Video-game adaptation dominates at box office

The Super Mario Bros. Movie, starring the voices of Chris Pratt as Mario and Charlie Day as Luigi, dominated the U.S. box office in its opening weekend.
Greg W. Locke

Greg W. Locke

Whatzup Features Writer

Published April 12, 2023

A film called The Super Mario Bros. Movie, ostensibly about two plumbers who save a princess, opened big, selling $204 million domestically over its first weekend of release. Add in foreign market sales and Mario has already sold $377 million worldwide. Whoa. 

This one is even bigger than I think anyone expected it to be. Based on the opening box office, if I have to guess, I think we’ll get at least six Mario films in this franchise. Yay for us. 

So far, this Illumination and Nintendo collaboration featuring the voices of Chris Pratt, Anya Taylor-Joy, Charlie Day, Jack Black, Keegan-Michael Key, Seth Rogen, and Fred Armisen has a score of 47/100 on Metacritic, which, unlike the box office results, is something I think we all could have predicted. 
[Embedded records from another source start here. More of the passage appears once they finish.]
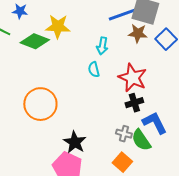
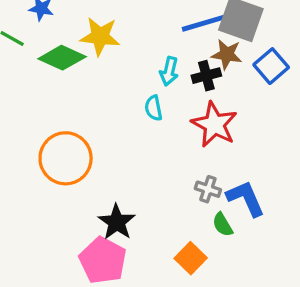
black cross: (134, 103) -> (206, 76), moved
gray cross: (124, 134) -> (208, 189), moved
green semicircle: (141, 140) -> (223, 225), size x0.7

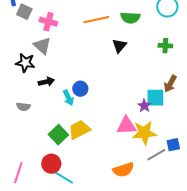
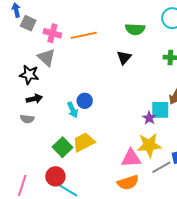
orange line: (96, 20) -> (84, 35), moved
black arrow: (46, 82) -> (34, 99), moved
pink triangle: (126, 126) -> (131, 158), moved

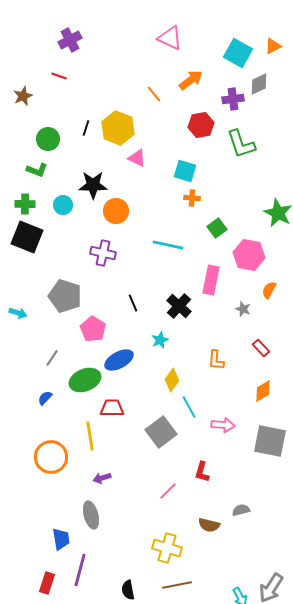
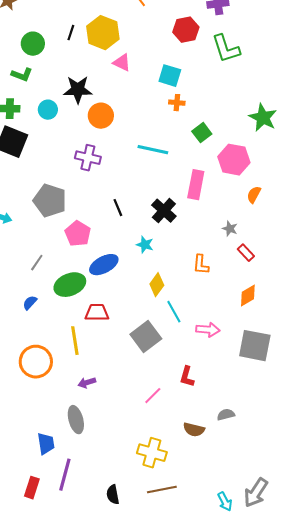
gray star: (243, 309) -> (230, 229), moved
cyan star: (160, 340) -> (145, 245), turned -30

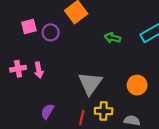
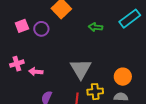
pink arrow: (39, 70) -> (36, 72), moved, turned 112
orange circle: (137, 85) -> (123, 77), moved

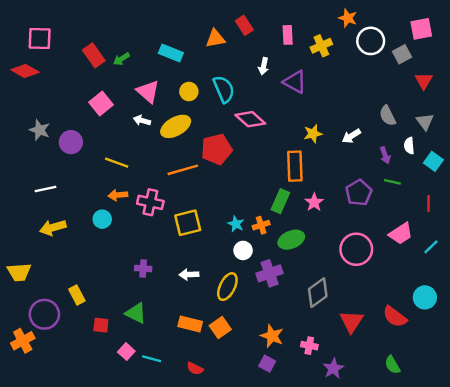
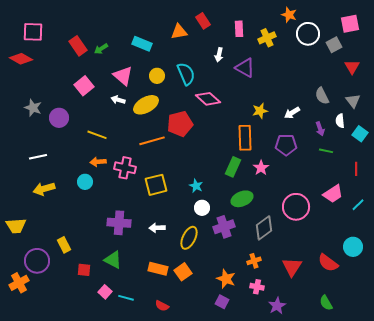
purple pentagon: (359, 193) -> (286, 145), moved, turned 30
orange cross: (261, 225) -> (254, 261), moved
purple cross: (143, 269) -> (119, 223), size x1.6
gray diamond: (318, 293) -> (264, 228), moved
Reviews don’t matter with this one, though, as these films are made for children and the nostalgic. 

Also at the Box

John Wick: Chapter 4 took the No. 2 spot at the box with another $14.6 million in sales, upping its 17-day total to $122 million in the U.S. and $269 million worldwide. I’ve explained in past columns why I don’t find much appeal in the Wick flicks, but I think it’s great that they’re doing well. Gotta love a big action film that you know is going to end up being thought of as a cult classic. 
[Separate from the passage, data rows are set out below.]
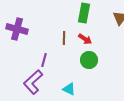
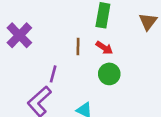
purple cross: (17, 29) -> (19, 35), turned 30

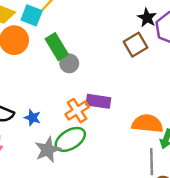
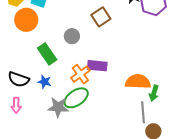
brown square: (135, 45) -> (101, 17), moved
green rectangle: (57, 47) -> (47, 54), moved
gray star: (48, 150) -> (58, 107), turned 30

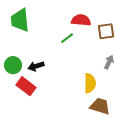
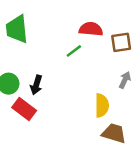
black arrow: (36, 66) -> (36, 85), turned -56

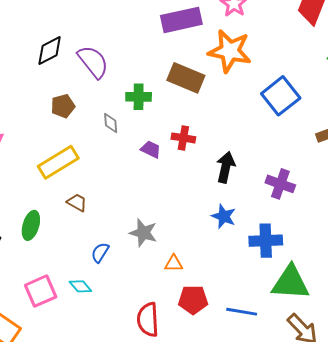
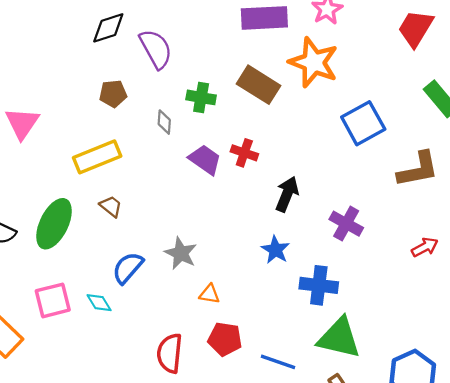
purple trapezoid: (151, 149) -> (205, 160), size x1.4
green ellipse: (31, 225) -> (54, 224), size x1.5
blue semicircle: (100, 253) -> (128, 268), size x1.4

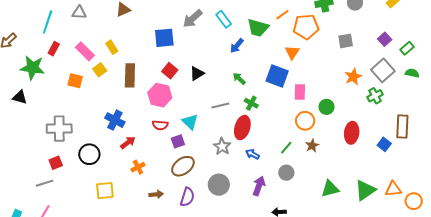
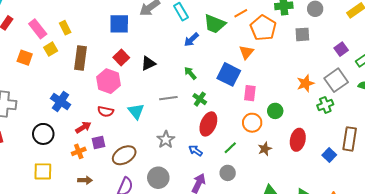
orange pentagon: (306, 27) -> (263, 28), turned 30
gray square: (346, 41) -> (302, 34), moved
red ellipse: (242, 128) -> (208, 124), moved
purple square: (178, 141) -> (99, 142), moved
red arrow: (128, 143) -> (83, 127), moved
brown star: (312, 146) -> (265, 149), moved
black circle: (89, 154) -> (43, 134), moved
brown arrow: (156, 194) -> (85, 180), moved

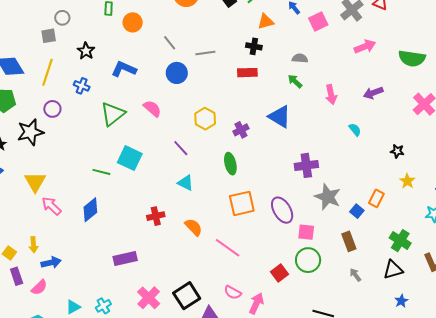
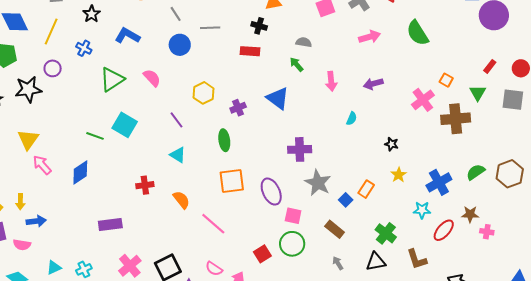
green semicircle: (412, 58) -> (417, 33), moved, turned 44
cyan semicircle: (355, 130) -> (352, 119), turned 56
brown rectangle: (349, 241) -> (335, 229), turned -36
pink semicircle: (39, 287) -> (22, 245), turned 48

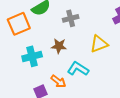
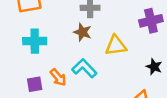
brown star: (59, 46) -> (82, 32), moved

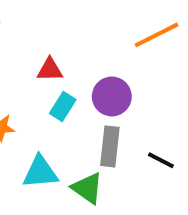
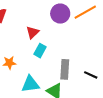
red triangle: (50, 70) -> (33, 32), turned -40
purple circle: (112, 96) -> (60, 14), moved

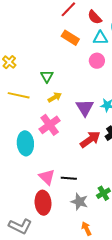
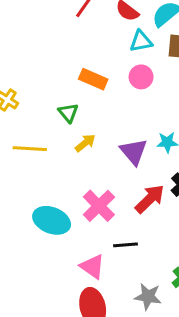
orange rectangle: (70, 38) -> (93, 79), moved
pink cross: (50, 125) -> (99, 206), moved
cyan ellipse: (25, 143) -> (52, 220), turned -55
black line: (69, 178) -> (125, 245), moved

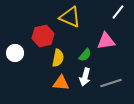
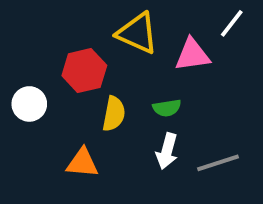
pink triangle: (106, 41) -> (192, 55), moved
green semicircle: (85, 55) -> (167, 108), turned 40
orange triangle: (61, 83) -> (82, 163), moved

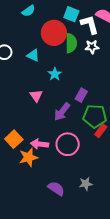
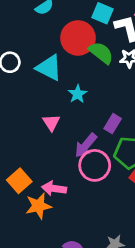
green semicircle: (71, 43) -> (101, 53), turned -54
cyan triangle: (33, 55) -> (49, 68), size x1.5
pink circle: (68, 144) -> (95, 165), moved

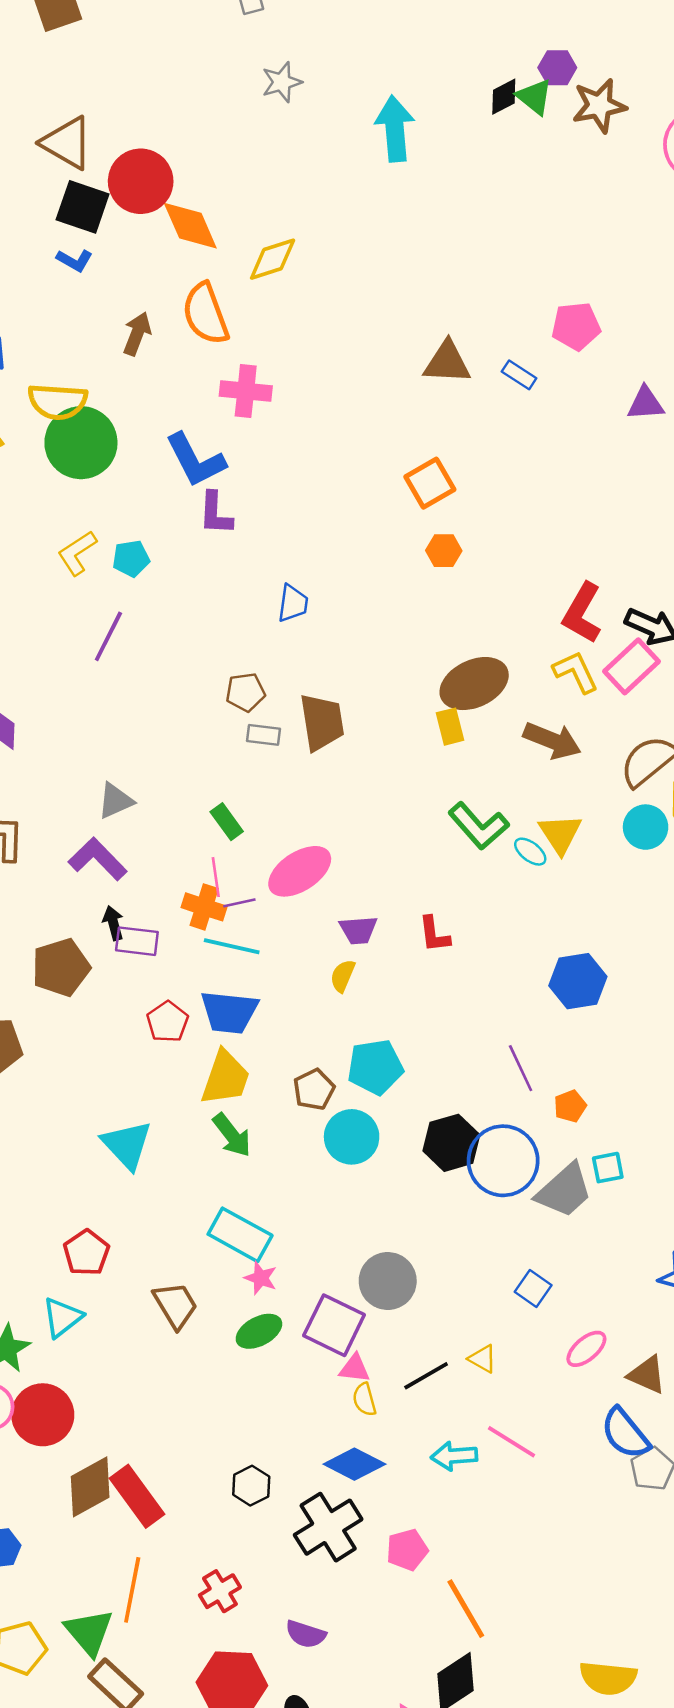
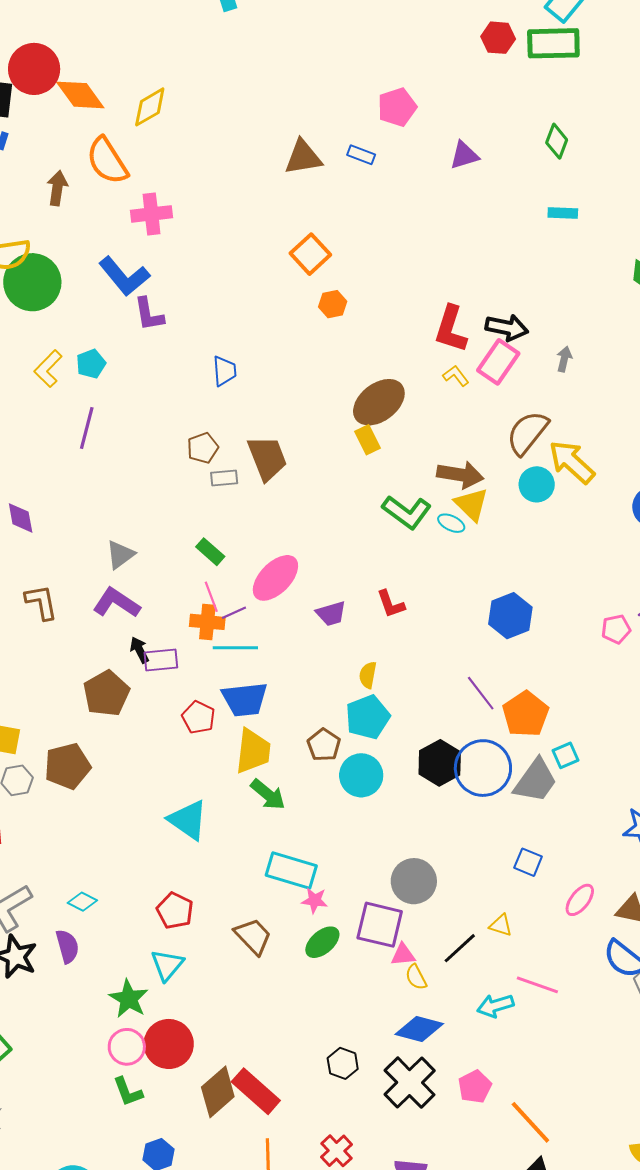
yellow L-shape: (576, 672) -> (456, 376), size x0.7
brown arrow: (552, 741) -> (460, 475), moved
yellow semicircle: (343, 976) -> (368, 675), moved
orange pentagon: (570, 1106) -> (526, 714), size x1.8

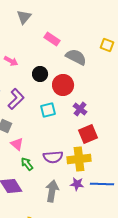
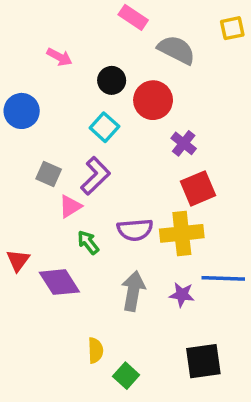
yellow square: (107, 45) -> (232, 28), turned -32
purple L-shape: (16, 99) -> (95, 176), moved
cyan square: (48, 110) -> (104, 127), moved, turned -35
pink triangle: (17, 144) -> (70, 206), turned 48
purple star: (77, 184) -> (182, 295), moved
I can’t help but wonder if Keanu Reeves, who is now 58, will still be playing Wick in his mid-to-late 60s. And yes, I will give you my Top 10 Keanu films: 

10. Parenthood (director Ron Howard)

9. The Gift (Sam Raimi)

8. Johnny Mnemonic (Robert Longo)

7. A Scanner Darkly (Richard Linklater)

6. Dracula (Francis Ford Coppola)

5. The Matrix (The Wachowskis)

4. River’s Edge (Tim Hunter)

3. Speed (Jan de Bont)

2. Point Break (Katheryn Bigelow)

1. My Own Private Idaho (Gus Van Sant)

Further proof that working with great directors is the way to go if you want to have a memorable acting career. 

Rounding out last weekend’s Top 5 were Dungeons & Dragons: Honor Among Thieves at No. 3 ($14.5 million), followed by Ben Affleck’s Air ($14.4 million) and Scream VI ($3.3 million), respectively. 
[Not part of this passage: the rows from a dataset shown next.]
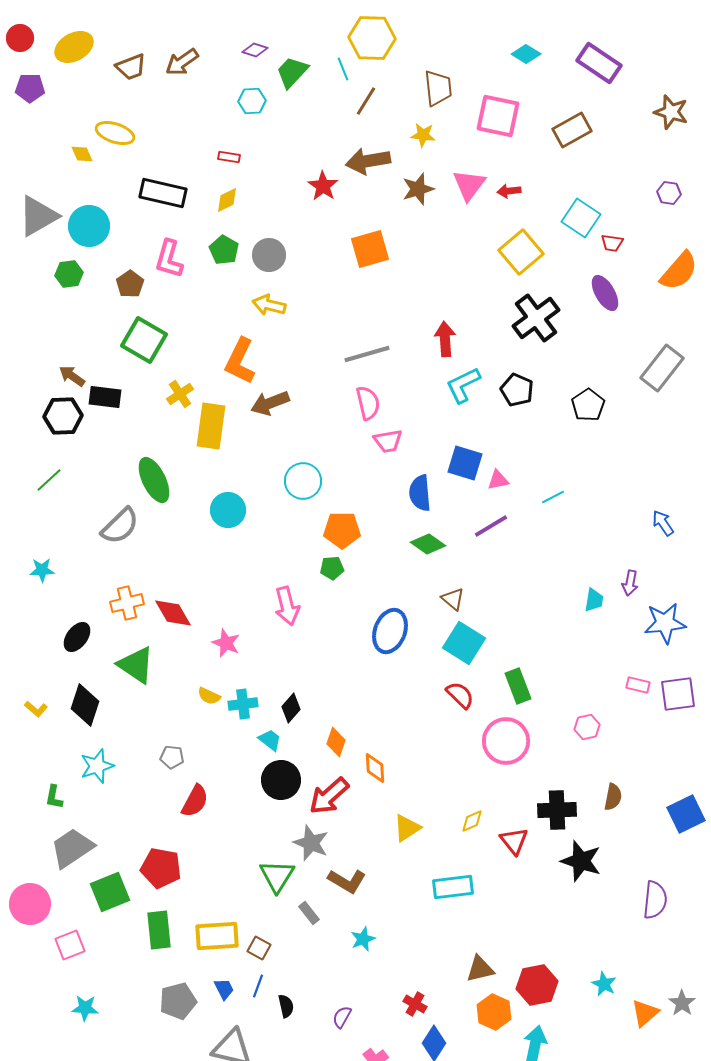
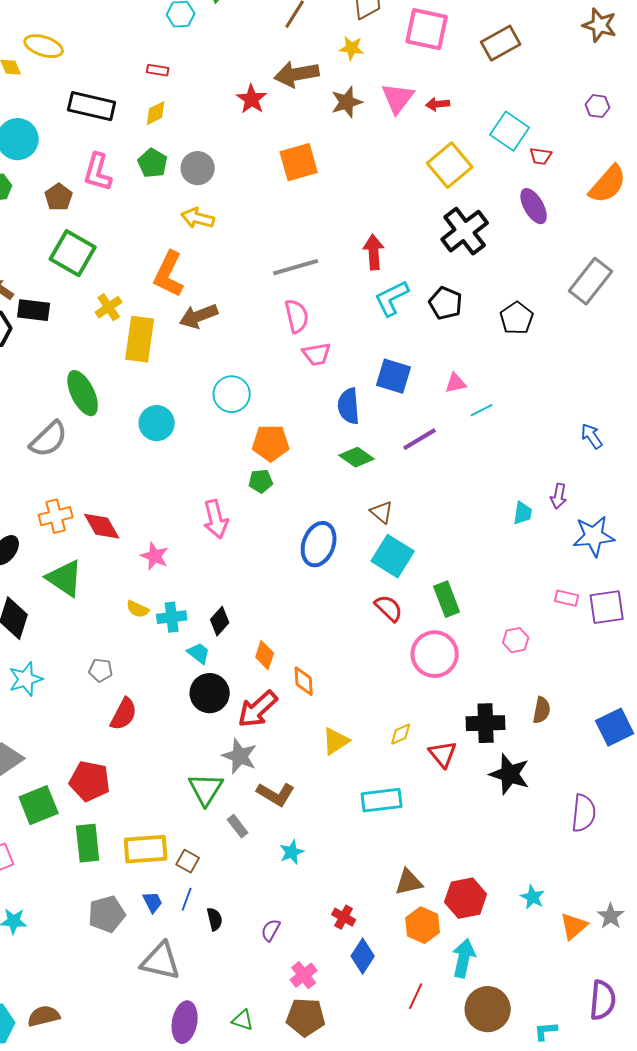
pink triangle: (498, 480) -> (456, 383), moved

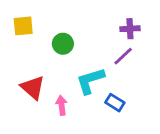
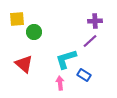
green circle: (63, 44) -> (34, 32), moved
pink arrow: (62, 105) -> (60, 83), moved

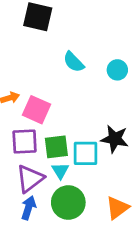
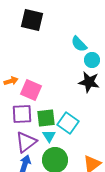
cyan semicircle: (74, 62) -> (79, 44), moved
black star: (115, 139) -> (89, 82), moved
cyan square: (86, 153) -> (68, 123), turned 35

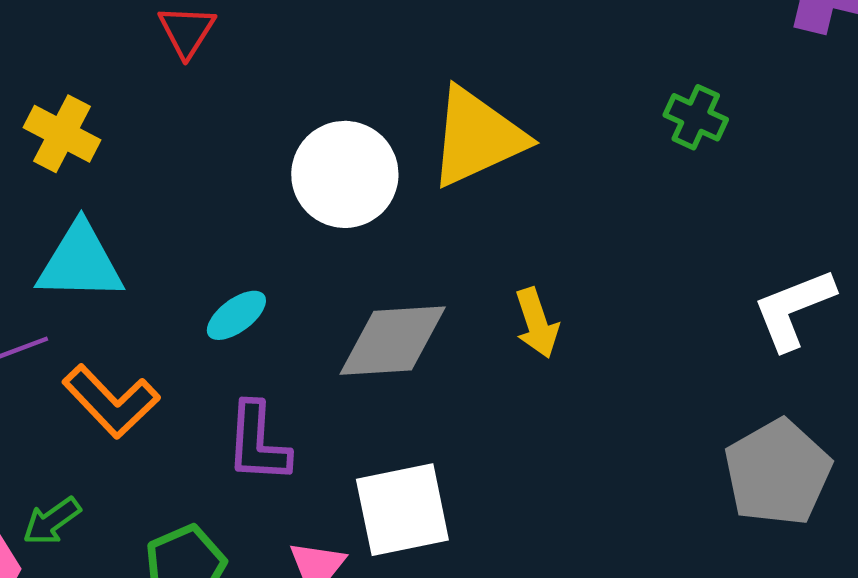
Also of note, the Owen Wilson film Paint flopped hard, selling less than $1 million over its first weekend of release, while How To Blow Up a Pipeline about activists plan to, you guessed it, blow up an oil pipeline, sold out almost every screening it had on 12 screens over its first weekend. I saw said film and believe it to be a new classic.

New this week

This weekend will see the release of a handful of mid-level films, including horror films The Pope’s Exorcist and Nefarious, action comedy Mafia Mamma, sports biopic Sweetwater, vampire comedy Renfield, and, of course, the much anticipated new epic from Ari Aster, Beau Is Afraid

Beau Is Afraid is a surrealist three-hour, $35 million film starring Joaquin Phoenix, Patti LuPone, Nathan Lane, Amy Ryan, and Parker Posey and shot by Pawel Pogorzelski. I get the impression this one is going to be special. 

ScreenRant

As mentioned, I recently saw How To Blow Up a Pipeline and was blown away (sorry). The previous week, I saw A Thousand and One and believe it’s also a classic. 

Along with Beau, we also have two Wes Anderson films to look forward to this year, as well as Killers of the Flower Moon, a film people are already saying might be Martin Scorsese’s masterpiece. 

Add in Oppenheimer, a new David Fincher film, a new Mission: Impossible, Greta Gerwig’s Barbie, Dune: Part Two, Ridley Scott’s Napoleon, Sam Esmail’s Leave the World Behind, Wonka, and many more, and whoa 2023 is going to be a fun one for cinephiles.